▸ Task a
List each award or honor that the restaurant profile says Gabriele Paganelli received.

▸ Page extract
==*==

Serendipity has played an important role in the success of Rosie Scavuzzo and her business partner, chef Gabriele Paganelli. A few short years ago, the partners in Speducci Mercatto — a 72-seat eatery in the Keele and Lawrence neighbourhood of Toronto — didn’t even know one other. Today, the dynamic duo is achieving success operating a 8,000 -sq.-ft. concept that melds together a restaurant, retail shop, wholesale butcher counter, prosciutto bar and curing room, as well as a private event space.
Paganelli is no stranger to the Toronto restaurant scene. For more than a decade, the renowned chef owned and operated Romagna Mia on Front St. — a restaurant showcasing specialties from his native Emilia Romagna region in Italy. Along the way, he garnered international accolades, including the Gold and Silver Spoon for risotto, a bronze medal at the 2002 Expogast World Championships and multiple awards from the Ontario Independent Meat Processors. He’s also the only Assagiatore Salumi in North America — the equivalent of a sommelier for cured meats. The chef always imagined one day, when he was ready to hang up his pans, he would turn his attention to doing what he loved most — making artisanal salumi, a skill acquired in Italy as a young man working on his family’s farm and retail shop. “It’s a lot easier than running a restaurant,” he quips.

==*==

▸ Supplied records
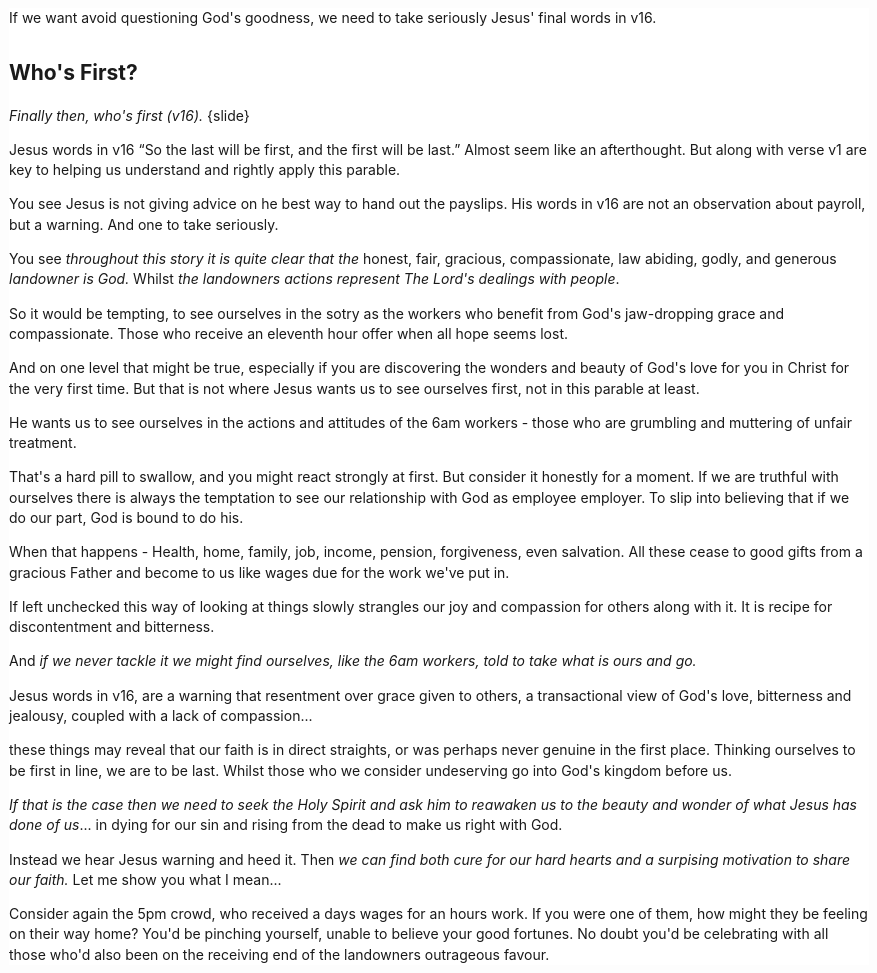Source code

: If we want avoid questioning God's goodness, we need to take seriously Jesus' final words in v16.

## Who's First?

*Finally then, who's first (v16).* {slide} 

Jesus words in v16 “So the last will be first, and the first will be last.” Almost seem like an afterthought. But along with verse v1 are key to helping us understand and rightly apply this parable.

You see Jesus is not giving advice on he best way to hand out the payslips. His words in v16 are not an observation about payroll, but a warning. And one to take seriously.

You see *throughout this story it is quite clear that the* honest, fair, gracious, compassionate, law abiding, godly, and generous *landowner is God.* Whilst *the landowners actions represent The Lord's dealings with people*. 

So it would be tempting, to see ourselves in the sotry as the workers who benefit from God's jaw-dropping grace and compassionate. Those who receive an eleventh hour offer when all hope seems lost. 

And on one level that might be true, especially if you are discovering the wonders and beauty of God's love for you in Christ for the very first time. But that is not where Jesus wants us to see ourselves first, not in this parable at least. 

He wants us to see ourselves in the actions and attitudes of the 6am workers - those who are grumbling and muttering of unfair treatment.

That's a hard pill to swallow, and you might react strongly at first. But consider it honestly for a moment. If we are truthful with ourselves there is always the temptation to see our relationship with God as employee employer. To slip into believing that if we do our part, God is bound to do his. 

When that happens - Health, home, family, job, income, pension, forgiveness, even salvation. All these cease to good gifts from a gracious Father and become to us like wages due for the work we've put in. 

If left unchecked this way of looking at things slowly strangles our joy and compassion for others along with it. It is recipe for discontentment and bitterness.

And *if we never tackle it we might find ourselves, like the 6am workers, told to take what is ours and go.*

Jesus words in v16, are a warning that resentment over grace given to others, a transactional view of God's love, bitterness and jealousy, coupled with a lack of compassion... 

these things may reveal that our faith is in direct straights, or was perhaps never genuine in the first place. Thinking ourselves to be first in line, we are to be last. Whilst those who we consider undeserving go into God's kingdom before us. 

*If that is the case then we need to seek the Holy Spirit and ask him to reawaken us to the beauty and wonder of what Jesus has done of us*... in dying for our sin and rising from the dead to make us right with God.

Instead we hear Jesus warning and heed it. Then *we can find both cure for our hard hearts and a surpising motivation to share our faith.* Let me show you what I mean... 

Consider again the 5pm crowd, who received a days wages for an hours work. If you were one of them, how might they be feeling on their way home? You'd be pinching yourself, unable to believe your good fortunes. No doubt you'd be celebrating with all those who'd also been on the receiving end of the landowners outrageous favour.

==*==

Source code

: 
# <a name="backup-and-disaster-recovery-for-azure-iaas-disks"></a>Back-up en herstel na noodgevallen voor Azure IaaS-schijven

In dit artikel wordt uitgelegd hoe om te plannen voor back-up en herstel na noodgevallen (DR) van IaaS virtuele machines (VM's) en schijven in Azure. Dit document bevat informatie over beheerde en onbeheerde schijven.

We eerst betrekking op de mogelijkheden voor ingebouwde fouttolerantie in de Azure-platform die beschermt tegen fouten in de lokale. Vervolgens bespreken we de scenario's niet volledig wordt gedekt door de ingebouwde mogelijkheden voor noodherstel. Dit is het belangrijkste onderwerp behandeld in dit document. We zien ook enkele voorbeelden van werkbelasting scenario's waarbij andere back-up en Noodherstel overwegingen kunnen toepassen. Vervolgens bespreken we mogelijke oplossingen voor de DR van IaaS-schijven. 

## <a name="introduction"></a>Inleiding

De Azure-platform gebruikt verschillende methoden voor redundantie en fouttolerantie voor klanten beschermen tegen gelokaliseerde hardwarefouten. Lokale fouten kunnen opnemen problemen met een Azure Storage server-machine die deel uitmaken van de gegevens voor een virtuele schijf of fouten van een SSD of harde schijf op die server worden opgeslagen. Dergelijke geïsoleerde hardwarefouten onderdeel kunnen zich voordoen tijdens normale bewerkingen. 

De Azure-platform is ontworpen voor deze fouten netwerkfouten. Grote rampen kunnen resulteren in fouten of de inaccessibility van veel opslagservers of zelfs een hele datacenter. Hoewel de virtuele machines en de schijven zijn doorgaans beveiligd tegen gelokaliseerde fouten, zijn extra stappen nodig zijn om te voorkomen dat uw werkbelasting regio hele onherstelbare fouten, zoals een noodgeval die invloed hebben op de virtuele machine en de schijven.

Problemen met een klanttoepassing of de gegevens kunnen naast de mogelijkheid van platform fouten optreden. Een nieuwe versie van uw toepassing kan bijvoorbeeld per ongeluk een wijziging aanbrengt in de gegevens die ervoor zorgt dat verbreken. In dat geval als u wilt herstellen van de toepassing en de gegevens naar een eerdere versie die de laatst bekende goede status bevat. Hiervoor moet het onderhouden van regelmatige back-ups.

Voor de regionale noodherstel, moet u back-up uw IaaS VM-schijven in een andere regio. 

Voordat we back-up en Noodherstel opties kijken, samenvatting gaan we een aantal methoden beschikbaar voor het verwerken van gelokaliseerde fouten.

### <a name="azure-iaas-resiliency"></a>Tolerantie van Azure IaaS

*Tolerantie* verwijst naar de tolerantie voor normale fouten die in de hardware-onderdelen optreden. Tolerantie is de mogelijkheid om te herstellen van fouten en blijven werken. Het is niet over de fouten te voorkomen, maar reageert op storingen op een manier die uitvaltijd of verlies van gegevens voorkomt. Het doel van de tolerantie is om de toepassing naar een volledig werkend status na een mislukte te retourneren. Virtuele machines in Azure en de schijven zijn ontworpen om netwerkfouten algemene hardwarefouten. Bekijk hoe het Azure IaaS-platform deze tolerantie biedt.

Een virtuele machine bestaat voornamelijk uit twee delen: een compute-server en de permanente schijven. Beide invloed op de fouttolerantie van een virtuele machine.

==*==

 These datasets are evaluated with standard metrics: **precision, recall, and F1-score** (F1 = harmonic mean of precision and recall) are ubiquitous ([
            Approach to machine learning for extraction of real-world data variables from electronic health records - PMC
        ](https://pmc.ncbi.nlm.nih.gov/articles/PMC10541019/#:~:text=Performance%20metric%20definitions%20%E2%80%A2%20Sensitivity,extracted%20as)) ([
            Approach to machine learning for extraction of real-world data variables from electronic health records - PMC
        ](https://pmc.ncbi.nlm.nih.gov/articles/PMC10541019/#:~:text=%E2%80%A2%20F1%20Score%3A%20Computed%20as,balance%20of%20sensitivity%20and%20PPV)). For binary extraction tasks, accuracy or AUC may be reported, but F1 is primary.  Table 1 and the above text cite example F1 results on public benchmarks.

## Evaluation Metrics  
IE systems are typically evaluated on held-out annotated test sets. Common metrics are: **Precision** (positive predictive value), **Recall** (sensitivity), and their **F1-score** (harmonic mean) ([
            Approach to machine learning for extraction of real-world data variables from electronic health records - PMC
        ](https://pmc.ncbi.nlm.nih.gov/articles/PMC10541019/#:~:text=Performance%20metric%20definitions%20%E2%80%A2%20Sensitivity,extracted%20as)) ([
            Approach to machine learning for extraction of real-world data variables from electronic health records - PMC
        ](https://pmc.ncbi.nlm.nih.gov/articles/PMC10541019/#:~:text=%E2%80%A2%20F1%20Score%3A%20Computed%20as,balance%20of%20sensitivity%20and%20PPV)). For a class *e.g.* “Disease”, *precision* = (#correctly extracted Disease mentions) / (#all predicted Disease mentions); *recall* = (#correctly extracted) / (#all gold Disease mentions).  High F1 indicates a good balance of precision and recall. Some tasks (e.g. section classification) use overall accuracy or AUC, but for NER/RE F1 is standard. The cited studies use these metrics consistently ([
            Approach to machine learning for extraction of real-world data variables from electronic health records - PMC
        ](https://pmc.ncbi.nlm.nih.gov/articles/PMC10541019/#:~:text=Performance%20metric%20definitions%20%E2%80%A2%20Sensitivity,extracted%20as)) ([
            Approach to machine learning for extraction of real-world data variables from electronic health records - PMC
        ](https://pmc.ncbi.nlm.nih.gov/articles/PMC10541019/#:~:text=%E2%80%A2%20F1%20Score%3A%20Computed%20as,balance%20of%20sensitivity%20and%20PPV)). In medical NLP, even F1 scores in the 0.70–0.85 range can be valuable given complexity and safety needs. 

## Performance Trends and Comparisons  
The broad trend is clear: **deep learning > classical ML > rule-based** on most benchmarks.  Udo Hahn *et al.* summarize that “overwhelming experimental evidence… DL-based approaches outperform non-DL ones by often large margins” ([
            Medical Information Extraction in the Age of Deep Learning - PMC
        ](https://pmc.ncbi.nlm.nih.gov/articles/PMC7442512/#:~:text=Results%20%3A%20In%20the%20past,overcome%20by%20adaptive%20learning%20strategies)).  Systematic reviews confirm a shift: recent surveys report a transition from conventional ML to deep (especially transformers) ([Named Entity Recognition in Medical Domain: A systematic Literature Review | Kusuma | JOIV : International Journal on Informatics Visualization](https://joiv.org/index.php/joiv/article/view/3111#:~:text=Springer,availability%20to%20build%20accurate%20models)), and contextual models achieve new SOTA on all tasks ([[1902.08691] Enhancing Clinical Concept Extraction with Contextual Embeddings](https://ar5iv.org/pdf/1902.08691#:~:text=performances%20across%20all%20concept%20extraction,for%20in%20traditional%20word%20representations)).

==*==

▸ Task b
Convert the rows above, everything from the line containing "## Performance Trends and Comparisons" down to the line containing "Medical Information Extraction", into a Markdown table with the columns No. and Line. Leave out blank lines.

▸ Exercise response a
- The Gold and Silver Spoon for risotto
- A bronze medal at the 2002 Expogast World Championships
- Multiple awards from the Ontario Independent Meat Processors

▸ Exercise response b
| No. | Line |
|---|---|
| 1 | ## Performance Trends and Comparisons   |
| 2 | The broad trend is clear: **deep learning > classical ML > rule-based** on most benchmarks.  Udo Hahn *et al.* summarize that “overwhelming experimental evidence… DL-based approaches outperform non-DL ones by often large margins” ([ |
| 3 |             Medical Information Extraction in the Age of Deep Learning - PMC |